[Image and design file data]
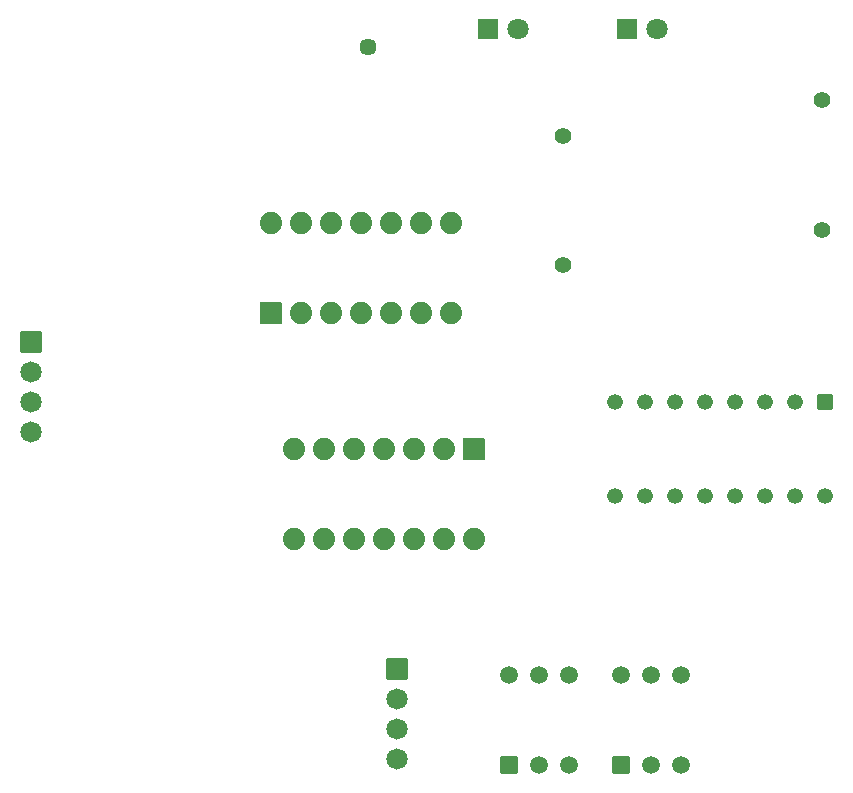
<source format=gbr>
%TF.GenerationSoftware,KiCad,Pcbnew,8.0.1*%
%TF.CreationDate,2024-07-08T16:56:34+05:30*%
%TF.ProjectId,FA,46412e6b-6963-4616-945f-706362585858,rev?*%
%TF.SameCoordinates,Original*%
%TF.FileFunction,Soldermask,Bot*%
%TF.FilePolarity,Negative*%
%FSLAX46Y46*%
G04 Gerber Fmt 4.6, Leading zero omitted, Abs format (unit mm)*
G04 Created by KiCad (PCBNEW 8.0.1) date 2024-07-08 16:56:34*
%MOMM*%
%LPD*%
G01*
G04 APERTURE LIST*
G04 Aperture macros list*
%AMRoundRect*
0 Rectangle with rounded corners*
0 $1 Rounding radius*
0 $2 $3 $4 $5 $6 $7 $8 $9 X,Y pos of 4 corners*
0 Add a 4 corners polygon primitive as box body*
4,1,4,$2,$3,$4,$5,$6,$7,$8,$9,$2,$3,0*
0 Add four circle primitives for the rounded corners*
1,1,$1+$1,$2,$3*
1,1,$1+$1,$4,$5*
1,1,$1+$1,$6,$7*
1,1,$1+$1,$8,$9*
0 Add four rect primitives between the rounded corners*
20,1,$1+$1,$2,$3,$4,$5,0*
20,1,$1+$1,$4,$5,$6,$7,0*
20,1,$1+$1,$6,$7,$8,$9,0*
20,1,$1+$1,$8,$9,$2,$3,0*%
G04 Aperture macros list end*
%ADD10RoundRect,0.102000X0.654000X-0.654000X0.654000X0.654000X-0.654000X0.654000X-0.654000X-0.654000X0*%
%ADD11C,1.512000*%
%ADD12RoundRect,0.102000X-0.802500X0.802500X-0.802500X-0.802500X0.802500X-0.802500X0.802500X0.802500X0*%
%ADD13C,1.809000*%
%ADD14RoundRect,0.102000X-0.838200X0.838200X-0.838200X-0.838200X0.838200X-0.838200X0.838200X0.838200X0*%
%ADD15C,1.880400*%
%ADD16C,1.334000*%
%ADD17RoundRect,0.102000X-0.565000X0.565000X-0.565000X-0.565000X0.565000X-0.565000X0.565000X0.565000X0*%
%ADD18RoundRect,0.102000X0.838200X-0.838200X0.838200X0.838200X-0.838200X0.838200X-0.838200X-0.838200X0*%
%ADD19C,1.404000*%
%ADD20C,1.444000*%
%ADD21R,1.800000X1.800000*%
%ADD22C,1.800000*%
G04 APERTURE END LIST*
D10*
%TO.C,S1*%
X138960000Y-139810000D03*
D11*
X138960000Y-132190000D03*
X141500000Y-139810000D03*
X141500000Y-132190000D03*
X144040000Y-132190000D03*
X144040000Y-139810000D03*
%TD*%
D12*
%TO.C,J2*%
X129500000Y-131690000D03*
D13*
X129500000Y-134230000D03*
X129500000Y-136770000D03*
X129500000Y-139310000D03*
%TD*%
D14*
%TO.C,U1*%
X136040000Y-113000000D03*
D15*
X133500000Y-113000000D03*
X130960000Y-113000000D03*
X128420000Y-113000000D03*
X125880000Y-113000000D03*
X123340000Y-113000000D03*
X120800000Y-113000000D03*
X120800000Y-120620000D03*
X123340000Y-120620000D03*
X125880000Y-120620000D03*
X128420000Y-120620000D03*
X130960000Y-120620000D03*
X133500000Y-120620000D03*
X136040000Y-120620000D03*
%TD*%
D16*
%TO.C,U4*%
X165740000Y-117000000D03*
X163200000Y-117000000D03*
X160660000Y-117000000D03*
X158120000Y-117000000D03*
X155580000Y-117000000D03*
X153040000Y-117000000D03*
X150500000Y-117000000D03*
X147960000Y-117000000D03*
X147960000Y-109060000D03*
X150500000Y-109060000D03*
X153040000Y-109060000D03*
X155580000Y-109060000D03*
X158120000Y-109060000D03*
X160660000Y-109060000D03*
X163200000Y-109060000D03*
D17*
X165740000Y-109060000D03*
%TD*%
D18*
%TO.C,U3*%
X118800000Y-101500000D03*
D15*
X121340000Y-101500000D03*
X123880000Y-101500000D03*
X126420000Y-101500000D03*
X128960000Y-101500000D03*
X131500000Y-101500000D03*
X134040000Y-101500000D03*
X134040000Y-93880000D03*
X131500000Y-93880000D03*
X128960000Y-93880000D03*
X126420000Y-93880000D03*
X123880000Y-93880000D03*
X121340000Y-93880000D03*
X118800000Y-93880000D03*
%TD*%
D10*
%TO.C,S2*%
X148460000Y-139810000D03*
D11*
X148460000Y-132190000D03*
X151000000Y-139810000D03*
X151000000Y-132190000D03*
X153540000Y-132190000D03*
X153540000Y-139810000D03*
%TD*%
D19*
%TO.C,R2*%
X165500000Y-94500000D03*
X165500000Y-83500000D03*
%TD*%
%TO.C,R1*%
X143500000Y-97500000D03*
X143500000Y-86500000D03*
%TD*%
D20*
%TO.C,J3*%
X127000000Y-79000000D03*
%TD*%
D12*
%TO.C,J1*%
X98500000Y-103960000D03*
D13*
X98500000Y-106500000D03*
X98500000Y-109040000D03*
X98500000Y-111580000D03*
%TD*%
D21*
%TO.C,D2*%
X137225000Y-77500000D03*
D22*
X139765000Y-77500000D03*
%TD*%
D21*
%TO.C,D1*%
X148960000Y-77500000D03*
D22*
X151500000Y-77500000D03*
%TD*%
M02*

</source>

Exercise description: Drop the pictures and reproduce the rest of the entries above exactly.

Answer box:
<source format=gbr>
%TF.GenerationSoftware,KiCad,Pcbnew,8.0.1*%
%TF.CreationDate,2024-07-08T16:56:34+05:30*%
%TF.ProjectId,FA,46412e6b-6963-4616-945f-706362585858,rev?*%
%TF.SameCoordinates,Original*%
%TF.FileFunction,Soldermask,Bot*%
%TF.FilePolarity,Negative*%
%FSLAX46Y46*%
G04 Gerber Fmt 4.6, Leading zero omitted, Abs format (unit mm)*
G04 Created by KiCad (PCBNEW 8.0.1) date 2024-07-08 16:56:34*
%MOMM*%
%LPD*%
G01*
G04 APERTURE LIST*
G04 Aperture macros list*
%AMRoundRect*
0 Rectangle with rounded corners*
0 $1 Rounding radius*
0 $2 $3 $4 $5 $6 $7 $8 $9 X,Y pos of 4 corners*
0 Add a 4 corners polygon primitive as box body*
4,1,4,$2,$3,$4,$5,$6,$7,$8,$9,$2,$3,0*
0 Add four circle primitives for the rounded corners*
1,1,$1+$1,$2,$3*
1,1,$1+$1,$4,$5*
1,1,$1+$1,$6,$7*
1,1,$1+$1,$8,$9*
0 Add four rect primitives between the rounded corners*
20,1,$1+$1,$2,$3,$4,$5,0*
20,1,$1+$1,$4,$5,$6,$7,0*
20,1,$1+$1,$6,$7,$8,$9,0*
20,1,$1+$1,$8,$9,$2,$3,0*%
G04 Aperture macros list end*
%ADD10RoundRect,0.102000X0.654000X-0.654000X0.654000X0.654000X-0.654000X0.654000X-0.654000X-0.654000X0*%
%ADD11C,1.512000*%
%ADD12RoundRect,0.102000X-0.802500X0.802500X-0.802500X-0.802500X0.802500X-0.802500X0.802500X0.802500X0*%
%ADD13C,1.809000*%
%ADD14RoundRect,0.102000X-0.838200X0.838200X-0.838200X-0.838200X0.838200X-0.838200X0.838200X0.838200X0*%
%ADD15C,1.880400*%
%ADD16C,1.334000*%
%ADD17RoundRect,0.102000X-0.565000X0.565000X-0.565000X-0.565000X0.565000X-0.565000X0.565000X0.565000X0*%
%ADD18RoundRect,0.102000X0.838200X-0.838200X0.838200X0.838200X-0.838200X0.838200X-0.838200X-0.838200X0*%
%ADD19C,1.404000*%
%ADD20C,1.444000*%
%ADD21R,1.800000X1.800000*%
%ADD22C,1.800000*%
G04 APERTURE END LIST*
D10*
%TO.C,S1*%
X138960000Y-139810000D03*
D11*
X138960000Y-132190000D03*
X141500000Y-139810000D03*
X141500000Y-132190000D03*
X144040000Y-132190000D03*
X144040000Y-139810000D03*
%TD*%
D12*
%TO.C,J2*%
X129500000Y-131690000D03*
D13*
X129500000Y-134230000D03*
X129500000Y-136770000D03*
X129500000Y-139310000D03*
%TD*%
D14*
%TO.C,U1*%
X136040000Y-113000000D03*
D15*
X133500000Y-113000000D03*
X130960000Y-113000000D03*
X128420000Y-113000000D03*
X125880000Y-113000000D03*
X123340000Y-113000000D03*
X120800000Y-113000000D03*
X120800000Y-120620000D03*
X123340000Y-120620000D03*
X125880000Y-120620000D03*
X128420000Y-120620000D03*
X130960000Y-120620000D03*
X133500000Y-120620000D03*
X136040000Y-120620000D03*
%TD*%
D16*
%TO.C,U4*%
X165740000Y-117000000D03*
X163200000Y-117000000D03*
X160660000Y-117000000D03*
X158120000Y-117000000D03*
X155580000Y-117000000D03*
X153040000Y-117000000D03*
X150500000Y-117000000D03*
X147960000Y-117000000D03*
X147960000Y-109060000D03*
X150500000Y-109060000D03*
X153040000Y-109060000D03*
X155580000Y-109060000D03*
X158120000Y-109060000D03*
X160660000Y-109060000D03*
X163200000Y-109060000D03*
D17*
X165740000Y-109060000D03*
%TD*%
D18*
%TO.C,U3*%
X118800000Y-101500000D03*
D15*
X121340000Y-101500000D03*
X123880000Y-101500000D03*
X126420000Y-101500000D03*
X128960000Y-101500000D03*
X131500000Y-101500000D03*
X134040000Y-101500000D03*
X134040000Y-93880000D03*
X131500000Y-93880000D03*
X128960000Y-93880000D03*
X126420000Y-93880000D03*
X123880000Y-93880000D03*
X121340000Y-93880000D03*
X118800000Y-93880000D03*
%TD*%
D10*
%TO.C,S2*%
X148460000Y-139810000D03*
D11*
X148460000Y-132190000D03*
X151000000Y-139810000D03*
X151000000Y-132190000D03*
X153540000Y-132190000D03*
X153540000Y-139810000D03*
%TD*%
D19*
%TO.C,R2*%
X165500000Y-94500000D03*
X165500000Y-83500000D03*
%TD*%
%TO.C,R1*%
X143500000Y-97500000D03*
X143500000Y-86500000D03*
%TD*%
D20*
%TO.C,J3*%
X127000000Y-79000000D03*
%TD*%
D12*
%TO.C,J1*%
X98500000Y-103960000D03*
D13*
X98500000Y-106500000D03*
X98500000Y-109040000D03*
X98500000Y-111580000D03*
%TD*%
D21*
%TO.C,D2*%
X137225000Y-77500000D03*
D22*
X139765000Y-77500000D03*
%TD*%
D21*
%TO.C,D1*%
X148960000Y-77500000D03*
D22*
X151500000Y-77500000D03*
%TD*%
M02*

</source>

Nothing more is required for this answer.